Fig. 5. Live imaging of the Golgi shows its dynamic movements, separation, and fusion.

a 2D Live imaging of Caco2 cells expressing mNeonGreen-giantin by Airyscan confocal microscopy (Supplementary Movie 4). Left: 0 min, Right: 60 min. Low magnification micrographs of the Golgi in the absence of nocodazole. Areas in the rectangles are observed for 60 minutes in b. Bars, 5 µm. b Deformation, separation, fusion, attachment and detachment of the Golgi units. Separation events are indicated by red and blue arrows (7–18 min), green arrows (30–42 min), and orange arrows (51-52 min). Fusion events are indicated by yellow arrows (32–45 min) and orange arrows (52-55 min). Detachment of two units is shown by white arrows (20–30 min). Bar, 1 µm. c Live imaging of Caco2 cells expressing mNeonGreen-golgin-84 imaged by SCLIM in 3D at higher time resolution in three dimension (Supplementary Movie 5). During fusion, a partition between units (red arrows) is present during 0-15 sec, disappears transiently at 36 sec, reappears at 42 sec, and finally disappears at 54 sec. From 54 to 72 sec, a part of the rim of the Golgi unit elongates and is cleaved and transported away (blue arrows).

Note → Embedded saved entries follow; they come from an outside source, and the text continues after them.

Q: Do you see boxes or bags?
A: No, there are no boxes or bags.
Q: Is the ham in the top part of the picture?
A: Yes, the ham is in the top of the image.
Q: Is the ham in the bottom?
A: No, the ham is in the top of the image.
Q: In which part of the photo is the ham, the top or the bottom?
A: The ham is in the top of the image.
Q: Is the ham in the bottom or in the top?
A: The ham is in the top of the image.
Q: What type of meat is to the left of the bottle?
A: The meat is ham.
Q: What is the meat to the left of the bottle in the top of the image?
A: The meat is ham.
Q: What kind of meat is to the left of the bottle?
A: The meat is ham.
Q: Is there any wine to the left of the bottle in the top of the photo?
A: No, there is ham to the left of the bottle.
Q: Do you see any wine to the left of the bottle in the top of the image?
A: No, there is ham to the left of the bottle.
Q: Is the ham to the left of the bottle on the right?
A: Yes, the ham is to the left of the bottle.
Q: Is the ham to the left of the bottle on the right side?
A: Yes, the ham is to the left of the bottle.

From 123 to 156 sec, a part of the rim elongates (green arrows). It is cleaved in the middle of the extension and is transported away (white arrows). Frame rate is 3 seconds/frame (3 seconds/volume). Bar, 1 µm. Images are representative of at least three independent biological replicates. Imaging modalities and acquisition parameters of SCLIM are described in the materials and methods.